According to the BBC, the French newspaper L'Express first reported about the conditions in November 2019, writing that for over a decade thousands of bodies were "left to decay in unsanitary conditions."

L'Express found that dozens of bodies were stored "nude, decomposing, piled up on gurneys, with their eyes wide open."

The scene of the bodies was described by L'Express as "a mass grave." Some of the bodies were stacked on top of each other and some were being nibbled on by rats.

Some of the bodies were also sold to private companies, including to be used as car crash tests, the report alleged. Additionally, some of the bodies were "so badly putrefied that they had to be incinerated without being dissected," the BBC reported.
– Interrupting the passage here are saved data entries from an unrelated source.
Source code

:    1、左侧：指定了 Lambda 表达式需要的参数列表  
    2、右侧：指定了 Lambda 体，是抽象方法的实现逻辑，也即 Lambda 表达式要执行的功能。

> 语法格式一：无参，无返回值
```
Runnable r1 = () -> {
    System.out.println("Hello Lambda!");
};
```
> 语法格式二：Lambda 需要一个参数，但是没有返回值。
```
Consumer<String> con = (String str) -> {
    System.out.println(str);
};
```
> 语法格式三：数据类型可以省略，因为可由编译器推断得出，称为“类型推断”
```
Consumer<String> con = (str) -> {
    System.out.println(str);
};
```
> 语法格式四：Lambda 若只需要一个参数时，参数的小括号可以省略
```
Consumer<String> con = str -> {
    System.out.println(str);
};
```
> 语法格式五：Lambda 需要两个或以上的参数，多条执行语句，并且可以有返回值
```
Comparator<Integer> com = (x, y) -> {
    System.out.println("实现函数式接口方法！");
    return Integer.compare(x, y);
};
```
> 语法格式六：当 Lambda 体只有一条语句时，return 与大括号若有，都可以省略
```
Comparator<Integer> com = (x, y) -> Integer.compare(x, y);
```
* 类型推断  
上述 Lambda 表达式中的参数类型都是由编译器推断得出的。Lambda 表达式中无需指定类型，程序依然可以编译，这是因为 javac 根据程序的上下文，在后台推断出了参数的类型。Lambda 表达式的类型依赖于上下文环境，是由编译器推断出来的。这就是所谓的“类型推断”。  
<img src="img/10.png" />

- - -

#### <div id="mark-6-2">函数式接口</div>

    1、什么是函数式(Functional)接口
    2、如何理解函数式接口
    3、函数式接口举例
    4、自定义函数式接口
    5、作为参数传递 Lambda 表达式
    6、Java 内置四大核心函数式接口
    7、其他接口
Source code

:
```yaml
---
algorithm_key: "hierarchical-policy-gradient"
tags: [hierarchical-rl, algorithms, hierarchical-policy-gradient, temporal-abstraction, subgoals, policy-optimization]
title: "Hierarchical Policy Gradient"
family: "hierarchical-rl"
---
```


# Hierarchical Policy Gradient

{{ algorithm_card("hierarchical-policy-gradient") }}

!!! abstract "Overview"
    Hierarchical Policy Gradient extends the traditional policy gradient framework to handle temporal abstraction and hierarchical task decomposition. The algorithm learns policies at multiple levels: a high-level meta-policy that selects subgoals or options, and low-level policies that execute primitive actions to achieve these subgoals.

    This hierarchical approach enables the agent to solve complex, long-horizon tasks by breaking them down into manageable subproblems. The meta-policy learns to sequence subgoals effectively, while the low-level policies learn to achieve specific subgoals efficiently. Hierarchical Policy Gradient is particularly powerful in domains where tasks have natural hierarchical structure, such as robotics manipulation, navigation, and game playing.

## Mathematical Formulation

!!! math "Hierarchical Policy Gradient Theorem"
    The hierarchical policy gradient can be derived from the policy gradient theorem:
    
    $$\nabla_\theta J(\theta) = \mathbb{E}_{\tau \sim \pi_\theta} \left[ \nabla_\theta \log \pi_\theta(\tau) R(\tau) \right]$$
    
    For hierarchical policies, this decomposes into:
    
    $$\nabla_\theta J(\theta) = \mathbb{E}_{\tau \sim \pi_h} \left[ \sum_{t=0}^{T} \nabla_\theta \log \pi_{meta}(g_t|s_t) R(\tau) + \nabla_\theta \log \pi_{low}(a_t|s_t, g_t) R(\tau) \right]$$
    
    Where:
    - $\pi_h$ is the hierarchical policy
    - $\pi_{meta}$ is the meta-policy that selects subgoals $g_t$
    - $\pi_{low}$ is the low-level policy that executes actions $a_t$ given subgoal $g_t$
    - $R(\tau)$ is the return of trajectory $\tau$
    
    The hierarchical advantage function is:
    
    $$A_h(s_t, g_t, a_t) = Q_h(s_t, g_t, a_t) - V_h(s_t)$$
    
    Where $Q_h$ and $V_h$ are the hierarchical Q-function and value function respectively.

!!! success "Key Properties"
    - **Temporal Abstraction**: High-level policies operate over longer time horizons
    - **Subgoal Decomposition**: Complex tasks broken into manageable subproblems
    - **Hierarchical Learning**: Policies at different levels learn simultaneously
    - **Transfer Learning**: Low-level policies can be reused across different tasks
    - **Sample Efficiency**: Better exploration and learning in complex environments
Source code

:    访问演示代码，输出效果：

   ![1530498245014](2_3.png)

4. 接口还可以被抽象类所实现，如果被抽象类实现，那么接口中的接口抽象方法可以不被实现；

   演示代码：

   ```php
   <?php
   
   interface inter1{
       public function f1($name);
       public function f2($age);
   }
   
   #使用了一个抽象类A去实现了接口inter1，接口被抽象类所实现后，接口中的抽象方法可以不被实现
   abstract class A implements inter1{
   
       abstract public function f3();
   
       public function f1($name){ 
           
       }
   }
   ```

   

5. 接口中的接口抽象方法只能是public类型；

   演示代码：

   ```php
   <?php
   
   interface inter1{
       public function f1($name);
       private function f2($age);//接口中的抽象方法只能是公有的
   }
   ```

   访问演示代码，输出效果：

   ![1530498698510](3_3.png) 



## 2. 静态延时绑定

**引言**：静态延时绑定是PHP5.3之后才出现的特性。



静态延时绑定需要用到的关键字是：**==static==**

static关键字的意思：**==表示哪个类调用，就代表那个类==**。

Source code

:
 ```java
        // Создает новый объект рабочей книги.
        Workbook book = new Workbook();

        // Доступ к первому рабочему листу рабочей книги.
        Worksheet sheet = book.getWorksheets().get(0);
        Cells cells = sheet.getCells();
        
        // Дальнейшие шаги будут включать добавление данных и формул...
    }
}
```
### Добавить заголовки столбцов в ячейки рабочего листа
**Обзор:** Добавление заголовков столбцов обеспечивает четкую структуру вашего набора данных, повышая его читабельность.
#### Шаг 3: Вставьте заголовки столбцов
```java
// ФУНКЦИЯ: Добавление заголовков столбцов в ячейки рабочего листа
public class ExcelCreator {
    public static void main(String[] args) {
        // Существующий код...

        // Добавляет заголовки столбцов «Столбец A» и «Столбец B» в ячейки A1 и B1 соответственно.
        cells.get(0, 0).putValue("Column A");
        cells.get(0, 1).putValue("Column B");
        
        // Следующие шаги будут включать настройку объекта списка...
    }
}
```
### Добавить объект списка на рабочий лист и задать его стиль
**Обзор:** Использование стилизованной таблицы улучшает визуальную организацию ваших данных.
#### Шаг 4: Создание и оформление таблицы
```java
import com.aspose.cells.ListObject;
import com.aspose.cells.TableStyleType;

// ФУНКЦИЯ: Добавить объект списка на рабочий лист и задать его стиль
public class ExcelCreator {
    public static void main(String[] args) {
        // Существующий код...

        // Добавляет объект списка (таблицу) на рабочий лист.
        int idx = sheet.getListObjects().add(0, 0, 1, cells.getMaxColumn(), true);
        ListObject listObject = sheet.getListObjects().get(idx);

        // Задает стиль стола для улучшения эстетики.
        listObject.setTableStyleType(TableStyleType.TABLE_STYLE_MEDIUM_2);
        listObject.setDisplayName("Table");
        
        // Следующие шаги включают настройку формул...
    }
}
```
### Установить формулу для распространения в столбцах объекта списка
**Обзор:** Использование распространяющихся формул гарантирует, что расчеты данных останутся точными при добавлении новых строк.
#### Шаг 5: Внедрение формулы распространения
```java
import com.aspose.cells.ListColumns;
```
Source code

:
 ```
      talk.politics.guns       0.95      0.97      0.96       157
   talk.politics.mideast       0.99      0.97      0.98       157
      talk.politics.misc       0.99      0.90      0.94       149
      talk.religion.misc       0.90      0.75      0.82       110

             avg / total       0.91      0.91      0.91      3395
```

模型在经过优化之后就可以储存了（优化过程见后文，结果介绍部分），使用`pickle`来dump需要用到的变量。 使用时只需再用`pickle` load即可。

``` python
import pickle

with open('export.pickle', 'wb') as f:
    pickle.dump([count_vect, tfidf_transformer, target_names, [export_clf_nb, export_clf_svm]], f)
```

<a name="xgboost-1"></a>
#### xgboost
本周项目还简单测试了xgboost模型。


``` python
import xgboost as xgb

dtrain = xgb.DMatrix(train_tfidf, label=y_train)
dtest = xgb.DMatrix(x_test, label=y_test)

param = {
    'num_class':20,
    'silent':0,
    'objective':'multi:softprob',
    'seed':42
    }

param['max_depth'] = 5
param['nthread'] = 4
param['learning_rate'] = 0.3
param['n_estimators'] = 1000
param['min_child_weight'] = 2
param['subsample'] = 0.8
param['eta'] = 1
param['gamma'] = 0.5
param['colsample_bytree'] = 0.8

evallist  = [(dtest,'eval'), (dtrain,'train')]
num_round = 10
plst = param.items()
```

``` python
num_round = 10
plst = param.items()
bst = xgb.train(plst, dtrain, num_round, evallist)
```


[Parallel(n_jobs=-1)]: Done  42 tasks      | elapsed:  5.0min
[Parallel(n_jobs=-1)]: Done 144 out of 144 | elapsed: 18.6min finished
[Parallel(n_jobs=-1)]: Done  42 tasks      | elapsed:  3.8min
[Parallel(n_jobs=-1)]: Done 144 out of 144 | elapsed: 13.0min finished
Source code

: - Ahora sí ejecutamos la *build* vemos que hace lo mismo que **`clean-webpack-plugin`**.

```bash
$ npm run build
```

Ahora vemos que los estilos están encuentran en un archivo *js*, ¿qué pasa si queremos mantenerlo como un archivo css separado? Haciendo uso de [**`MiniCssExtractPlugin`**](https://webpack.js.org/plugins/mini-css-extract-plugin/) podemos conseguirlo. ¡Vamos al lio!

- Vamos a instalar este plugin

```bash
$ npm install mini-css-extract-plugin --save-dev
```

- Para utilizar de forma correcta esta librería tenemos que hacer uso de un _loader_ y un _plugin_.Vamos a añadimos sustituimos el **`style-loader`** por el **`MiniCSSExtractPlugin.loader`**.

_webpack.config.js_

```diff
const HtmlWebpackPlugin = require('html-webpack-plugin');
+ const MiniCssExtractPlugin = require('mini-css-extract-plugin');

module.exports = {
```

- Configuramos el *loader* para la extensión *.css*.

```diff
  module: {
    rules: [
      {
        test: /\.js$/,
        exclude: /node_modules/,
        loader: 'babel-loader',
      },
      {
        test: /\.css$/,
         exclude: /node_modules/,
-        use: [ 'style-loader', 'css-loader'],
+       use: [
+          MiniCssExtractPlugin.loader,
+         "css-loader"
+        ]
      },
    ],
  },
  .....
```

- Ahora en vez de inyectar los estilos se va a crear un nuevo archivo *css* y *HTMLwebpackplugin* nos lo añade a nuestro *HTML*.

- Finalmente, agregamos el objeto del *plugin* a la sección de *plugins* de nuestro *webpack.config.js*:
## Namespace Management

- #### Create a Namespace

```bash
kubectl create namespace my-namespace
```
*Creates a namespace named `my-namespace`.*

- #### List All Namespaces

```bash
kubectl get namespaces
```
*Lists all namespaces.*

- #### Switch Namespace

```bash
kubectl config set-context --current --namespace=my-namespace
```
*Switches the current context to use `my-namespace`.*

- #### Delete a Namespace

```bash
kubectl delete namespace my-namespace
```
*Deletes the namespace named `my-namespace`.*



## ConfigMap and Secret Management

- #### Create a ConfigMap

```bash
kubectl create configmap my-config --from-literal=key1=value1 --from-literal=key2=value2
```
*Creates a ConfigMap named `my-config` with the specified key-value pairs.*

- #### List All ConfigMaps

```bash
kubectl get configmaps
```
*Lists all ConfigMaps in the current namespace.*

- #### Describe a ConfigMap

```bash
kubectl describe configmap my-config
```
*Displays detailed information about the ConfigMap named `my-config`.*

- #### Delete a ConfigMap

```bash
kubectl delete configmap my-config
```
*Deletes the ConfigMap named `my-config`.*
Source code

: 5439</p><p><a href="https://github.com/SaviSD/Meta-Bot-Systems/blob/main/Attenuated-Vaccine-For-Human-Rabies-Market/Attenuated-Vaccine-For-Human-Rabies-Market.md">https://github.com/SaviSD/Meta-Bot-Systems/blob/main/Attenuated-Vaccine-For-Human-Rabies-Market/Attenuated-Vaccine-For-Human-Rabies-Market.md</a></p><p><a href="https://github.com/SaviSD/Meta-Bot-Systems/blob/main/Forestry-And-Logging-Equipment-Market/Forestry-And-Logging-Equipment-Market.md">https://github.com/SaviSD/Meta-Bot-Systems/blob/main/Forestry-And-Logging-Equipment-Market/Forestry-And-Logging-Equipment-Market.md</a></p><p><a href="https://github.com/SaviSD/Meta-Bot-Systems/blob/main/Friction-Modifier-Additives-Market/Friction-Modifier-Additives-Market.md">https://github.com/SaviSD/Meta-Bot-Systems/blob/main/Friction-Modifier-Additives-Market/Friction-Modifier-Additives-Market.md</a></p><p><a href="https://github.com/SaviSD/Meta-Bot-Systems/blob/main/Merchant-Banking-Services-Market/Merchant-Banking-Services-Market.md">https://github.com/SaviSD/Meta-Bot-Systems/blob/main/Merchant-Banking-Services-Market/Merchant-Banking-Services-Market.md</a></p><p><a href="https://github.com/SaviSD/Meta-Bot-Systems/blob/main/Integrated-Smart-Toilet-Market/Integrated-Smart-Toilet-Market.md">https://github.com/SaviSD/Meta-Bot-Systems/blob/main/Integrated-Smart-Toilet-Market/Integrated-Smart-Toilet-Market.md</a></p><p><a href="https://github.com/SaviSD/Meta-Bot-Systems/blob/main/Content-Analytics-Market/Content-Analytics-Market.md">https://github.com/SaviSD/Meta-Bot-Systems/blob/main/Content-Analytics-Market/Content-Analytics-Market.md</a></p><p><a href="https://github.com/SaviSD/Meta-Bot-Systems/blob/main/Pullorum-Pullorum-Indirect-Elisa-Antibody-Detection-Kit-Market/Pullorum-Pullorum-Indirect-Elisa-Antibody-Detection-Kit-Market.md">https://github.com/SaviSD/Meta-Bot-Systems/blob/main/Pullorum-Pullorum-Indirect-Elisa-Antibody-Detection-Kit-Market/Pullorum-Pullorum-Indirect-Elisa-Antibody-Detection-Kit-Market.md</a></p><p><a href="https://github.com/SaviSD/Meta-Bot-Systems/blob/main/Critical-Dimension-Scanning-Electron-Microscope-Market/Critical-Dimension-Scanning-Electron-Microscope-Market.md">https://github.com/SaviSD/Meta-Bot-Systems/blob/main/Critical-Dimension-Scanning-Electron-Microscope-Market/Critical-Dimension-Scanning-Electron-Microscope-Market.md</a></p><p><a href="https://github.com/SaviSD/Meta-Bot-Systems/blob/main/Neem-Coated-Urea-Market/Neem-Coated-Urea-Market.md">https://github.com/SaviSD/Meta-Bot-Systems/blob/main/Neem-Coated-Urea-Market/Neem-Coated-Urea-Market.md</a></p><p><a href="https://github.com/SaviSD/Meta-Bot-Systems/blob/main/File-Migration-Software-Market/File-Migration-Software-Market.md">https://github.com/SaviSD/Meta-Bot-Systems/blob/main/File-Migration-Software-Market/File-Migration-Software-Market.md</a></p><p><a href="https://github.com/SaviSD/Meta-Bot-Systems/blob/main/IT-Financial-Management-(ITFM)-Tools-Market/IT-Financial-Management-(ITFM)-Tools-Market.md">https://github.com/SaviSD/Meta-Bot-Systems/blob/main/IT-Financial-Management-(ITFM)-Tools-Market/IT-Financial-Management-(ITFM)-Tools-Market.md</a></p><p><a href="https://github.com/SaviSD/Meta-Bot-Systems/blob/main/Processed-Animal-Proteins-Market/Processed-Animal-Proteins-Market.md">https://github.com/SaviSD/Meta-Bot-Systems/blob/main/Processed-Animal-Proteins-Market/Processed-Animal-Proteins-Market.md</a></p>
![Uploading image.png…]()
According to the Guardian, prosecutors handed the investigation over to magistrates, who have broader power to investigate.

"This is very good news," Frederic Douchez, a lawyer for families who pressed charges, said of the investigation of the case, according to the Guardian. Around 80 complaints about the situation have been made.

Back in November, the university admitted that the center did not meet expectations for "societal demands for respect for dignity," the BBC reported.

"Paris-Descartes University wishes to apologise to families about this situation," a statement on the university's website (in French) said. "The university wishes to clarify and reaffirms its full commitment to the dignity of donors and their families."